Testo fornito -
****************

E così, per rabbia, picchiano, scalciano, strattonano, alla cieca, come gli viene, tanto l’arbitro tutt’al più fischia la punizione. E’ andata così per un tempo intero, con il povero Dybala, che credeva si dovesse giocare a calcio, faceva le cose che sa fare lui, dribbling, scatti, passaggi di prima, assist e tiri, ed invece, alla prima mossa, eccolo già per terra, un calcione e via. E poi un altro calcione e poi uno spintone e poi una testata e lui, che è mingherlino, poveretto, guardava l’arbitro, sembrava supplicarlo: “Cos’aspetti a tirar fuori il cartellino?”. Ma quello niente, solo una punizione ogni tre falli, come al mercatino, prendi tre e paghi due. Anzi, uno.

Così, ad inizio ripresa, anche per le botte prese e i lividi, tutti concentrati nelle due caviglie, Iachini lo sostituisce con Belotti, il ragazzino preso questa estate all’ultimo giorno di mercato, dopo la brutta sconfitta interna subita dall’Empoli del sapientone Sarri. Quando – ammettiamolo – un po’ tutti si disse in giro: “E vogliamo aggiustare una squadra sbagliata con Belotti, un ragazzino?” . Ebbene, sì, la squadra l’abbiamo aggiustata con lui e rifinita, fino a diventare la dominatrice del torneo, con mister Beppe Iachini, uno che non guarda in faccia nessuno, giudica solo con la sua testa e agisce sempre di conseguenza. Uno che non ha preclusioni, non soffre di simpatie ed antipatie, non ha debolezze di sorta e quando decide non torna (quasi) mai indietro. Uno che se sbaglia lo ammette e se l’azzecca lascia che siano gli altri a riconoscergli i giusti meriti. Insomma, in una parola sola (anzi in due): una persona seria.

****************

Consegna 1 -
Ricopia tali e quali le righe dei record, dalla riga con "latitude: 35.4182" fino alla riga con "region: Hesse", entrambe comprese.
Consegna 2 -
Per favore, prosegui il testo sulla partita di Dybala e Belotti, riprendendo subito dopo la sua ultima frase.

Record forniti -
****************

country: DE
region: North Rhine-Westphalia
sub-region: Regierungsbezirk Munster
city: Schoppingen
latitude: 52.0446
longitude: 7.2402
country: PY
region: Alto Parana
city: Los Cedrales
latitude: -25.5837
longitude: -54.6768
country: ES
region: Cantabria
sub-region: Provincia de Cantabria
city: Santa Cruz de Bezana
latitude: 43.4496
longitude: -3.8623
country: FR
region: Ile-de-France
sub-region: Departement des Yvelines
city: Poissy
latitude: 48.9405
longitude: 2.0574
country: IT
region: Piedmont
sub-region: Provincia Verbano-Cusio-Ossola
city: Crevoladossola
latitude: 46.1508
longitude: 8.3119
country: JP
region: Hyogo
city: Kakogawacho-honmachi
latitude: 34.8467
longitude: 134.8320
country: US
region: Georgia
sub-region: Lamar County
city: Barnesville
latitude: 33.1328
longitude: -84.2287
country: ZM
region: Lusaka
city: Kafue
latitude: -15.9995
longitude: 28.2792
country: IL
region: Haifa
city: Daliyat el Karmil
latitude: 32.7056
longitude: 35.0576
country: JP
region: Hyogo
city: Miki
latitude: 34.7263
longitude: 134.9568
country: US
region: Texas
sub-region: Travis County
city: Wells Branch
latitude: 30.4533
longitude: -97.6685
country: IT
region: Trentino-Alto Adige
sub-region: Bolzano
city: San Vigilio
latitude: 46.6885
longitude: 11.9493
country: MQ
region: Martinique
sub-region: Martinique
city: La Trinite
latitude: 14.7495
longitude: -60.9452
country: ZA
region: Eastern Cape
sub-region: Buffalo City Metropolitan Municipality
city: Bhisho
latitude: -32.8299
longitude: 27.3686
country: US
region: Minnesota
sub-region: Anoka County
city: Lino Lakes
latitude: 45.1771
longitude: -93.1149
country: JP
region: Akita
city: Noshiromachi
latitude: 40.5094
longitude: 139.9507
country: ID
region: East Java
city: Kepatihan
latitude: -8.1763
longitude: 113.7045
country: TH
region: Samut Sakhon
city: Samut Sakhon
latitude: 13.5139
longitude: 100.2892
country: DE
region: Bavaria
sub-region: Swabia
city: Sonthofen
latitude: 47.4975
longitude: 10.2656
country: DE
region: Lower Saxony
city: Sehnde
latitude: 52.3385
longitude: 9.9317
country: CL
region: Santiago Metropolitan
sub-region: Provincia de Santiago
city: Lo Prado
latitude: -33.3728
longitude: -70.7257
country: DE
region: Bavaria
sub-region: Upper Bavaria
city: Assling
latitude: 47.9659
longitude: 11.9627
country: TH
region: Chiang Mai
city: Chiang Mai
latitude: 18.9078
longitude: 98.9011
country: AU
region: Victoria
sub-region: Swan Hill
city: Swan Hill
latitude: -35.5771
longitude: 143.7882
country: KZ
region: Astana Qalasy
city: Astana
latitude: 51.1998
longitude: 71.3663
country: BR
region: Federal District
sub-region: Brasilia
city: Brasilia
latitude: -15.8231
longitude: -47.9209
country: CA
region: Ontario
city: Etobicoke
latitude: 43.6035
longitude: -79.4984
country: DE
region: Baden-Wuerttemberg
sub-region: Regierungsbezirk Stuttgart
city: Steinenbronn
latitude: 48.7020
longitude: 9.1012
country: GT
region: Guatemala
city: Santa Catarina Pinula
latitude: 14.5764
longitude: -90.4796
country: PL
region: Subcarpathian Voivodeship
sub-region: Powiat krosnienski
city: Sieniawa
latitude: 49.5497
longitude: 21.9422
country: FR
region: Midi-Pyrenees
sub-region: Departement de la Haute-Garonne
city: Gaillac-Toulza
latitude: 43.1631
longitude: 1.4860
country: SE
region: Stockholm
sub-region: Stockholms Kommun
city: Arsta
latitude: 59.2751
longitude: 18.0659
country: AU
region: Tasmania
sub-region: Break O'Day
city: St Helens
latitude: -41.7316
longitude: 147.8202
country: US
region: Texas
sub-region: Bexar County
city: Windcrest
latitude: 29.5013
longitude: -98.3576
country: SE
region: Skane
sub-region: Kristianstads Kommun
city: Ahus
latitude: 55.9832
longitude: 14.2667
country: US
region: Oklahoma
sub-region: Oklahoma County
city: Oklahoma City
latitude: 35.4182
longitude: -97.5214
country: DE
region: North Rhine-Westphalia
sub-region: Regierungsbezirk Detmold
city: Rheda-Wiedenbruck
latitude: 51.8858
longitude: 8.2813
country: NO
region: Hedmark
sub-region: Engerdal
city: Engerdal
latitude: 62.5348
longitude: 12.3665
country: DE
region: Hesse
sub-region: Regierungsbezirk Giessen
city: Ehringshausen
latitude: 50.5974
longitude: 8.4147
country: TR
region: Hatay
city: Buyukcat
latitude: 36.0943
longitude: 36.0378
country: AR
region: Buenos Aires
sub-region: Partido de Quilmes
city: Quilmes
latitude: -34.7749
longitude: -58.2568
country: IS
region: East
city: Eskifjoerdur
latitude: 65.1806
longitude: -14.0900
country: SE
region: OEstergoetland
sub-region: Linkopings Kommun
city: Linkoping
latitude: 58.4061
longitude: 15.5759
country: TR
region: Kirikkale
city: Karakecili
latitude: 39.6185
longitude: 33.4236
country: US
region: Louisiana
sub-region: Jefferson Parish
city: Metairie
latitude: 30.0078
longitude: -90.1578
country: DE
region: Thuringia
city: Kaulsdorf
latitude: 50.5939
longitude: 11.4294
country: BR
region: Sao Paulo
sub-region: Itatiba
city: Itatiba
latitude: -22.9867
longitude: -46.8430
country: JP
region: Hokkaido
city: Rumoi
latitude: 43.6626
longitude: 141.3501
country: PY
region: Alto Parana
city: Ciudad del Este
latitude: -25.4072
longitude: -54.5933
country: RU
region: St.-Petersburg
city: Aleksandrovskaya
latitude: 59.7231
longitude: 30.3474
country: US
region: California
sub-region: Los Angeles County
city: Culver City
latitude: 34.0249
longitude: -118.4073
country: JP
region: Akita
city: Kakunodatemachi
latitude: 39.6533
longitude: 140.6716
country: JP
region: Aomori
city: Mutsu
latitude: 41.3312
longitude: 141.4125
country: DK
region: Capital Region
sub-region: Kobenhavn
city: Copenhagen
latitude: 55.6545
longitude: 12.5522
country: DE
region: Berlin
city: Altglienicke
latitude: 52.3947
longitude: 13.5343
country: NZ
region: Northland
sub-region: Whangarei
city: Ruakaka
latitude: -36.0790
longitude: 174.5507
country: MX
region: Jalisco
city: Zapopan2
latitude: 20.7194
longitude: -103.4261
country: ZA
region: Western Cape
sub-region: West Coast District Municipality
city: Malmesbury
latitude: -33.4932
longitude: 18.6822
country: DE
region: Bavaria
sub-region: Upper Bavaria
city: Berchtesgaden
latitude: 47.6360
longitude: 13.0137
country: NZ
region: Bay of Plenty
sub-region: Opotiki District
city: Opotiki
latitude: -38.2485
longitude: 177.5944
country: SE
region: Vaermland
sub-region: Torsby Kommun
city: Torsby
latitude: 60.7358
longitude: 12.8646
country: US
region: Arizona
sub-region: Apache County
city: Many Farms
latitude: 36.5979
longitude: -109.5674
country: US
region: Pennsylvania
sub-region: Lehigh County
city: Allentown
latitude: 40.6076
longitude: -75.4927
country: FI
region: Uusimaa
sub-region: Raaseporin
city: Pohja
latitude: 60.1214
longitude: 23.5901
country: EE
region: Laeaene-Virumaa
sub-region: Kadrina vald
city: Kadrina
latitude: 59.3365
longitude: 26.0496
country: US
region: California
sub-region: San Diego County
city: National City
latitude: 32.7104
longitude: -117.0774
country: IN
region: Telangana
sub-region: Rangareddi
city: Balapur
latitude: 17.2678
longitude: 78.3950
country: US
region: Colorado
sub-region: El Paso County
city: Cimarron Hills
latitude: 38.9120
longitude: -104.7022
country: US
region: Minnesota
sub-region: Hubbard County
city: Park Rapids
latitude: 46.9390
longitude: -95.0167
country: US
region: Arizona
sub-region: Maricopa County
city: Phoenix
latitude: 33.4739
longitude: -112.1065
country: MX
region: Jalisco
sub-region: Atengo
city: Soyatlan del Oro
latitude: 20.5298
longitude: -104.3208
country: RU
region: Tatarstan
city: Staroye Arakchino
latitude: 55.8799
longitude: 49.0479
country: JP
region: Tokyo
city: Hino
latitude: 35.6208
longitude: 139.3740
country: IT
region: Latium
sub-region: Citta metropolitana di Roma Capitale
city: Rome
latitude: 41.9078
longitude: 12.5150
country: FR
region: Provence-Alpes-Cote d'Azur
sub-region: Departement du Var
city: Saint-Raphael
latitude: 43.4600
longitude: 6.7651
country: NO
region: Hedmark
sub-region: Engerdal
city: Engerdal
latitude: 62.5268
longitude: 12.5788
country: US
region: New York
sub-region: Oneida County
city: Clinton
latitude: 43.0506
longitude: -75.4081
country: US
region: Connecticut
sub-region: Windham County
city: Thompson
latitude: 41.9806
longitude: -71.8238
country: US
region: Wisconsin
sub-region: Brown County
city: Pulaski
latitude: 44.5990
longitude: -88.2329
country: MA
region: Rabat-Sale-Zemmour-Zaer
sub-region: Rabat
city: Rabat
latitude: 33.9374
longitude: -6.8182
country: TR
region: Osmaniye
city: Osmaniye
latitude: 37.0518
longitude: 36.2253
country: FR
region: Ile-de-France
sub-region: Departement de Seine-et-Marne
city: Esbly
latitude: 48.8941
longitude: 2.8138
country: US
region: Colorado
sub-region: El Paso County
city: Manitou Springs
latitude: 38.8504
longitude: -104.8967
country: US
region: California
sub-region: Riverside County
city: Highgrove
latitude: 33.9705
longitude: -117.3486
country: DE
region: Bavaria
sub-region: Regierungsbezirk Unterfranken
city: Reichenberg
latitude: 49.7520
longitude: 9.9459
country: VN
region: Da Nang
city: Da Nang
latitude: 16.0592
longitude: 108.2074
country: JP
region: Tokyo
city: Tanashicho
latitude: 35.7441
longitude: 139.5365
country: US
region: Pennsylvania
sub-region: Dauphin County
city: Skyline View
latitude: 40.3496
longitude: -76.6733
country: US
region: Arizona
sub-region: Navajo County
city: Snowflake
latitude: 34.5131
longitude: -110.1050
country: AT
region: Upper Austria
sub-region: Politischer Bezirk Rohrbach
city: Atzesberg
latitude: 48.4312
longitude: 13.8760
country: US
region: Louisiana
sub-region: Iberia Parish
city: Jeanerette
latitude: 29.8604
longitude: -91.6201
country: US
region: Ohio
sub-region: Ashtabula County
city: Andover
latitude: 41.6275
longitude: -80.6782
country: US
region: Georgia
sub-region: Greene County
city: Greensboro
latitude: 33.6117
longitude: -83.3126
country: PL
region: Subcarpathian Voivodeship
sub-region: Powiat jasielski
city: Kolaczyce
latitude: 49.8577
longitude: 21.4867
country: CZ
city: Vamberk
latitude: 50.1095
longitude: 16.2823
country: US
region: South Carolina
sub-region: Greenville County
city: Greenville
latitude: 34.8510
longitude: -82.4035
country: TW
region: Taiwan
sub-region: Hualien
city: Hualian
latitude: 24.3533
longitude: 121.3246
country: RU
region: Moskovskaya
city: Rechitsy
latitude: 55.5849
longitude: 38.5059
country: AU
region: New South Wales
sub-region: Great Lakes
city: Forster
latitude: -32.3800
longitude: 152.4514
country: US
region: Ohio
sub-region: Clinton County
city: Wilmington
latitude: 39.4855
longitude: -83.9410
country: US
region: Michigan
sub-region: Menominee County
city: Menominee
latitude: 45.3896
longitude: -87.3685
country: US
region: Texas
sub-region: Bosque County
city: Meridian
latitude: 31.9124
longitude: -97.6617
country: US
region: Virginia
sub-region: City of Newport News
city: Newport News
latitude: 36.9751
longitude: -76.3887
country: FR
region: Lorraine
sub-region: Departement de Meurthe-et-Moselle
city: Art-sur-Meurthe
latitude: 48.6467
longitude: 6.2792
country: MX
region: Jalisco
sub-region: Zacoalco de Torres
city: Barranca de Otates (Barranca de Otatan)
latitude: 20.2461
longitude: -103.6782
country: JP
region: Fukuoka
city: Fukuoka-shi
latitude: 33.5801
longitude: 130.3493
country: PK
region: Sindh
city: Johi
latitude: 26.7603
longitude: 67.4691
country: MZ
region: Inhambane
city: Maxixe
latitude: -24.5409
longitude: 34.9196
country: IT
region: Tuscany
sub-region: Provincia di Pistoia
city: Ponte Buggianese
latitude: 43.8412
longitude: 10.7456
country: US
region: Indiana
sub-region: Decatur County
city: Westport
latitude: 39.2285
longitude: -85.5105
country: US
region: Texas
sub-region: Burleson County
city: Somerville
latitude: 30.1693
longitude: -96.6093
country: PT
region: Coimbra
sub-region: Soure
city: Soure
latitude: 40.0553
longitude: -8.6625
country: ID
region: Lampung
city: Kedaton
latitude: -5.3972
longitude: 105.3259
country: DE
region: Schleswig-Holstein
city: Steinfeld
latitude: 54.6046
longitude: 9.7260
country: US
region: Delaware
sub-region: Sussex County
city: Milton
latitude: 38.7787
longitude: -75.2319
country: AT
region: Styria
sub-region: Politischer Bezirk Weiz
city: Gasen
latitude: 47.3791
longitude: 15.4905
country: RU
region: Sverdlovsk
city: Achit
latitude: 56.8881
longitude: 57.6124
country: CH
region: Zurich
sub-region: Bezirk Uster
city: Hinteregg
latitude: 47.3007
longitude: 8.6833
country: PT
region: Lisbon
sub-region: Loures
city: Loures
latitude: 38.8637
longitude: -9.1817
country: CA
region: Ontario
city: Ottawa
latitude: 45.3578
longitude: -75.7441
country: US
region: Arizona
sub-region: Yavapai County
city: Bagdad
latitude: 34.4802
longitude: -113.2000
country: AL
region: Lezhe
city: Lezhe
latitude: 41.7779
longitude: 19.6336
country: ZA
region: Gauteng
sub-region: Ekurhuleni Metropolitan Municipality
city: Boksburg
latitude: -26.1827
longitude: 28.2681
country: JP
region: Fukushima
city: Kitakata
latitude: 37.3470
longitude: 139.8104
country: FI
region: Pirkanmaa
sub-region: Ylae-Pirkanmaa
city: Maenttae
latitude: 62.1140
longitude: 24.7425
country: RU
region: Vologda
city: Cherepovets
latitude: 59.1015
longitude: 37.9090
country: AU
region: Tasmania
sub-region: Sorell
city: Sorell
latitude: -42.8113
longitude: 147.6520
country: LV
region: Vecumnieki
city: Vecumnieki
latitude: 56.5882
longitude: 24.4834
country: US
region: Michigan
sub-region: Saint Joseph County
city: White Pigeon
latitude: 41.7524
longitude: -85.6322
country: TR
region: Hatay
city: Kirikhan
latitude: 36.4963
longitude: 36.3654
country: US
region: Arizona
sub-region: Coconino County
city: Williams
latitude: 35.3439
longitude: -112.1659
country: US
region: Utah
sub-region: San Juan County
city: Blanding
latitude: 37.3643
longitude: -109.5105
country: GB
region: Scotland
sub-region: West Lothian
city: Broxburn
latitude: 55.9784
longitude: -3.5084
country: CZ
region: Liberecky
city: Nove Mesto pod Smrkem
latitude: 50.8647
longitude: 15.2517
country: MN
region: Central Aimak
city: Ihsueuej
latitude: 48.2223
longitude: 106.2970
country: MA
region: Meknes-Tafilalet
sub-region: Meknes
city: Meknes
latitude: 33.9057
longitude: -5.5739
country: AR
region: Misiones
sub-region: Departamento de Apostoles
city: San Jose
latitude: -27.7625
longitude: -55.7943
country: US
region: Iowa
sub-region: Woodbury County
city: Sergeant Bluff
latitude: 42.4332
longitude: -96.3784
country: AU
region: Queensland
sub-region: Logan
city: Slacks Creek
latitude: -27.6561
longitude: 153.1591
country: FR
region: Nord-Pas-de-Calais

****************

Risposta 1 -
latitude: 35.4182
longitude: -97.5214
country: DE
region: North Rhine-Westphalia
sub-region: Regierungsbezirk Detmold
city: Rheda-Wiedenbruck
latitude: 51.8858
longitude: 8.2813
country: NO
region: Hedmark
sub-region: Engerdal
city: Engerdal
latitude: 62.5348
longitude: 12.3665
country: DE
region: Hesse

Risposta 2 -
Dicevamo: ad inizio ripresa eccolo, Belotti, entrare in campo col suo piglio spavaldo e la sua corsa un po’ così, che sembra dover cadere per terra ad ogni passo, al minimo spintone ed invece è una roccia che non la sposti neanche con un carrarmato. E meno di un quarto d’ora dopo, sull’ennesimo dribbling di Vazquez, c’è un corner per il Palermo ed io e i miei amici che, nella partite esterne, non mi lasciano mai solo davanti alla tv, esclamiamo in coro: “Dai, Andrea, salta su e mettila dentro di testa!”.

E così è: Franco dipinge una parabola che sembra un arco che sale su alto per scendere all’improvviso all’altezza del secondo palo e chi c’è lì, in agguato? C’è lui, Belotti, che li prende tutti d’infilata, almeno una mezza dozzina di difensori che sbavano rabbia e tracotanza, li anticipa con il suo mortifero senso del tempo e mette dentro di testa nell’ultimo angolino di porta che gli è rimasto libero davanti. E poi, la mano destra aperta della testa, a correre impazzito di gioia verso la panchina: il gallo che canta, il gallo che corre, il gallo che segna il gol della vittoria.

Lo aveva già fatto a Pescara, anche lì subentrando ad un compagno, anche lì saltando su come un’aquila al cospetto di uccellacci e uccellini, anche lì beffandoli tutti per segnare il gol decisivo. Altro che ragazzino, come pensavamo tutti questa estate: questo qui è una vera manna piovuta dal cielo. Anzi, diciamolo francamente e con la dovuta umiltà, per merito dell’occhio lungo, che difficilmente si sbaglia, di quel galantuomo che presiede alle vicende, a tutte le vicende tecniche del Palermo. Allenatore compreso, da lui fortemente raccomandato, subito dopo il flop Gattuso, al patron Zamparini.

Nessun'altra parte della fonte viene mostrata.